Jour après jour, je m'infligeais la violence de l'autoflagellation. Seul, le soir, je m'interdisais la tristesse. Je n'en étais pas digne. Ne sont dignes que ceux qui n'ont rien à se reprocher. Je ne méritais que cette violence. Pourquoi tout le monde voulait me traiter avec pitié, pourquoi personne ne m'accordais cette violence froide et mordante qui me revenait de droit ? Et puis la photographe avait eu ces mots. Ce regard. Ce contact. Un équilibre parfait. Ils n'étaient ni violence, ni pitié. Rien de ce que je ne saurais accepter, mais rien de ce que je demandais. Une infinie douceur. Voilà ce qu'elle m'avait donné. De la compréhension, sincère. Une chance de demander pardon. Cette main n'avait pas giflée, et pourtant, elle avait chassé avec autant de force la colère qui m'habitait. Ne restait alors qu'une coquille vide, un homme aux yeux hagards, qui se remplissaient de larmes.

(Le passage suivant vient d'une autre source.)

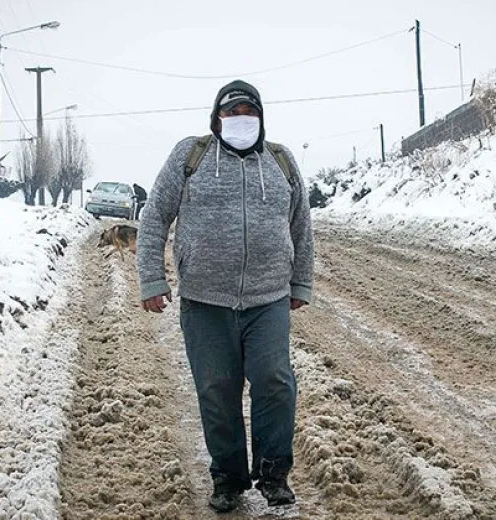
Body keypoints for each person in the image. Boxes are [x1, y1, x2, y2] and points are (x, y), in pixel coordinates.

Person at [136, 79, 314, 513]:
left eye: (247, 113)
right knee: (217, 389)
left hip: (267, 298)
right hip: (204, 301)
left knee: (274, 382)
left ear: (260, 118)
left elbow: (301, 225)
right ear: (217, 118)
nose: (239, 120)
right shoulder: (191, 156)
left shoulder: (281, 160)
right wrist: (151, 280)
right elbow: (155, 216)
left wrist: (300, 282)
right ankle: (228, 478)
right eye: (231, 113)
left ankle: (273, 474)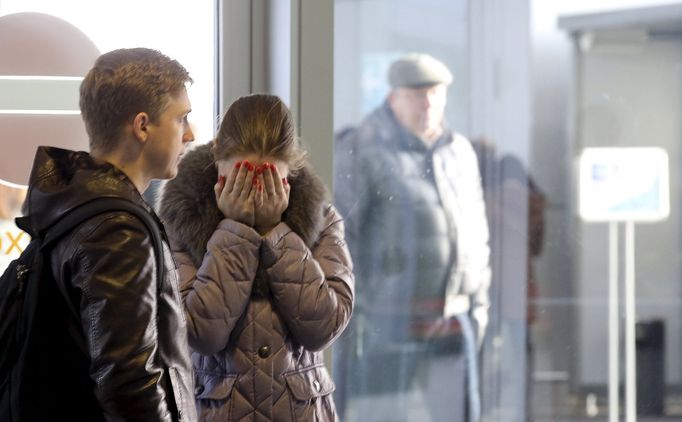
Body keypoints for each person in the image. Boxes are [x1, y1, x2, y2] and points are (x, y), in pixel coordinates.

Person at [19, 48, 197, 421]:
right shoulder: (117, 230)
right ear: (142, 126)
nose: (190, 135)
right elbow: (130, 383)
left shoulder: (75, 203)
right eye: (181, 119)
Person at [158, 93, 355, 421]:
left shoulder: (322, 220)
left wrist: (275, 233)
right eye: (238, 178)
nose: (254, 193)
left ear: (289, 171)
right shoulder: (180, 220)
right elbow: (200, 333)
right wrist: (235, 231)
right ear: (217, 152)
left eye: (268, 180)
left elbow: (324, 326)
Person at [333, 53, 491, 422]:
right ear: (393, 97)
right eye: (417, 94)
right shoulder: (363, 149)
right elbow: (343, 238)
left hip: (455, 318)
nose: (428, 103)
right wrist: (357, 313)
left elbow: (478, 233)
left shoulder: (460, 151)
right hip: (389, 322)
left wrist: (480, 305)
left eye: (435, 93)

J'étais vulnérable. Seul, si seul ... Elle était tout ce que j'avais ... Comment je suis censé avancer sans elle ? Comment je suis censé continuer à vivre sans elle ? On avait arraché un bout de mon âme. Un morceau énorme. C'est comme si mon corps continuait de survivre, alors que mon cœur ne battait plus dans ma poitrine. Ou peut-être étais-je devenu un fantôme ? Après tout, à bien des égards, je devais y ressembler. Je suis mort aussi cette nuit là. On m'a volé ma raison de vivre ... Tout le monde a l'air de croire que je pourrais m'en remettre ... Mais sans elle je ne suis plus rien. Elle était tout ce qu'il y avait de meilleur en moi. C'est le propre de l'amour. Elle avait fait ressortir ce que j'avais de mieux, enterré le mauvais. À ses côtés, j'étais capable de soulever des montagnes, j'aurais décroché la Lune si elle me l'avait demandé. Chacun de ses sourires était autant d'étoiles qui illuminées le ciel de ma vie, chacun de ses rires autant de mélodies, chacune de ses larmes autant de cristaux magnifiques. Je m'imaginais déjà vieux, grisonnant, lisant à ses côtés tandis que quelque part, on entendrai nos petits enfants jouer. Je voulais la voir vieillir, et vieillir avec elle. Je voulais que son regard croise le miens, que sa peau touche la mienne, que la chaleur de ses lèvres m'enveloppe encore, jours après jours. Je voulais tout d'elle, ne serait-ce qu'une dernière fois. L'éclat de feu de ses cheveux, l'odeur boisée de son cou. Rejouer sur son visage les milliers de constellations que lui donnaient ces tâches qui la complexait tant. Je voulais la serrer contre moi, tout contre mon cœur. Lui répéter encore et encore qu'elle était et serrait toujours la seule et unique, mon âme sœur. Que l'aimais bien au delà de ce que les simples mots échouent à faire savoir. Que tout mon être était dédié au sien. Elle était ma reine, mon étoile, ma flamme, ma mélodie. Elle était tant de chose. Il était si injuste qu'elle ne soit plus. Et moi j'étais là. Véhicule de chair et d'os vidé de toute étincelle de joie, de toute trace de vie. Ne remplissant que ses tâches fonctionnelles, pour donner le change. Rien qu'une ombre, qu'un homoncule vide de toute consistance. Persuadé de ne plus être personne, ou en tout cas, personne digne de qui elle avait été.